As of 5:00 p.m., New York City time, on Friday, October 3, 2014, holders had validly consented and not withdrawn approximately $47.13 million (or approximately 47%) of the 2017 Notes.

Safeway is not extending the expiration date for the consent solicitation for the 2019 Notes. Safeway did not receive the requisite consents from holders of a majority in outstanding principal amount of the 2019 Notes prior to the Original Expiration Date. As a result, Safeway will not execute a supplemental indenture effecting the proposed amendment with respect to the 2019 Notes and no consent fee will be paid or become payable to holders of such notes.

BofA Merrill Lynch is acting as solicitation agent in connection with the Consent Solicitation and D.F. King & Co. Inc. is acting as information agent for the Consent Solicitation. Questions regarding the terms and conditions of the consent solicitation may be directed to BofA Merrill Lynch at (888) 292-0070 (toll free) or (980) 388-3646 (collect). Requests for documents and questions regarding the procedures for submission of consents may be directed to D.F. King & Co. Inc. at (800) 967-7635. Investors may also obtain the Solicitation Statement and other relevant documents without charge by accessing http://www.dfking.com/safeway.

This announcement is for information purposes only and is neither an offer to sell nor a solicitation of an offer to buy any security.

About Safeway Inc.
Safeway Inc. is a Fortune 100 company and one of the largest food and drug retailers in North America based on sales.

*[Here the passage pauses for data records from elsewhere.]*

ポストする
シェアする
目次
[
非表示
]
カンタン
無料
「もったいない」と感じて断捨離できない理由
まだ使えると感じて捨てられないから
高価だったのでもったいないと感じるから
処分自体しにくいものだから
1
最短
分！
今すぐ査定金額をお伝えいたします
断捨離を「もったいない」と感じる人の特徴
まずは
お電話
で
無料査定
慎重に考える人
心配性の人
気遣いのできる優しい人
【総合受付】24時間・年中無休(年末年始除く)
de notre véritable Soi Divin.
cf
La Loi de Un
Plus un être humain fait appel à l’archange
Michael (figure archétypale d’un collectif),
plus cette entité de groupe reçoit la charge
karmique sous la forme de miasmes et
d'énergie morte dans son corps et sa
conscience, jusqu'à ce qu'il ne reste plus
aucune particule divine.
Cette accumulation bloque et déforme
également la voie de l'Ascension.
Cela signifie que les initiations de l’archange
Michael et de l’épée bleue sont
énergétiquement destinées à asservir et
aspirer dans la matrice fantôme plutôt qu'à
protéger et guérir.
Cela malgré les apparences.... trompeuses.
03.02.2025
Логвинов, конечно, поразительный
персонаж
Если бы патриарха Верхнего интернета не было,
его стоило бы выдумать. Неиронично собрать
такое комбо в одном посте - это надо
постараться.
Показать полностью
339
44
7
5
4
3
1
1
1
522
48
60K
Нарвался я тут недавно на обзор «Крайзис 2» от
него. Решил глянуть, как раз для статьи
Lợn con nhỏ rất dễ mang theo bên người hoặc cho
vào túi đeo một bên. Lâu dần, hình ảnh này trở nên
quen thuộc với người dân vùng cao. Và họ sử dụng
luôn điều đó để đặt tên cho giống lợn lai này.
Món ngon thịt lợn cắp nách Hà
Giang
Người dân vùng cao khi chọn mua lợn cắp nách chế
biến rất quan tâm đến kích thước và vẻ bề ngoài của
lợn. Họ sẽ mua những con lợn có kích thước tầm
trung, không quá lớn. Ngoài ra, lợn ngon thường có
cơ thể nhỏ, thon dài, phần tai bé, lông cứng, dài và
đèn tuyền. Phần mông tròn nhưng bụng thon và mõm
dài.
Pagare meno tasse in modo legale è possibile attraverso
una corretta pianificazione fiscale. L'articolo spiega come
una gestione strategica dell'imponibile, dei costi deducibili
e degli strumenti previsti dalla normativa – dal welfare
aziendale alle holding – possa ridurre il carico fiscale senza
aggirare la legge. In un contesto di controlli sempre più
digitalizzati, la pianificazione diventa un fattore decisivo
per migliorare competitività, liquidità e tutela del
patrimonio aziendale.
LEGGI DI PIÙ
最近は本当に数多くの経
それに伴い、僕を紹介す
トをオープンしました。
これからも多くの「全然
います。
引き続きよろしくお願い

Safeway operates 1,331 stores in the United States and had annual sales of $35.1 billion in 2013.

Forward-Looking Statements

This press release contains certain forward-looking statements within the meaning of Section 27A of the Securities Act of 1933 and Section 21E of the Securities Exchange Act of 1934. Forward-looking statements are indicated by words or phrases such as "expects," "will," "plans," "intends," "committed to," "estimates" and "is." No assurance can be given that any of the events anticipated by the forward-looking statements will transpire or occur. Accordingly, actual results may differ materially and adversely from those expressed in any forward-looking statements. Neither Safeway nor any other person can assume responsibility for the accuracy and completeness of forward-looking statements. There are various important factors that could cause actual results to differ materially from those in any such forward-looking statements, many of which are beyond Safeway's control. These factors include: failure to obtain, delays in obtaining or adverse conditions contained in any required regulatory or other approvals; failure to consummate or delay in consummating the transactions described herein for any other reasons; changes in laws or regulations; and changes in general economic conditions. Safeway undertakes no obligation (and expressly disclaims any such obligation) to publicly update or revise any forward-looking statement, whether as a result of new information, future events or otherwise. For additional information please refer to Safeway's most recent Form 10-K, 10-Q and 8-K reports filed with the Securities and Exchange Commission.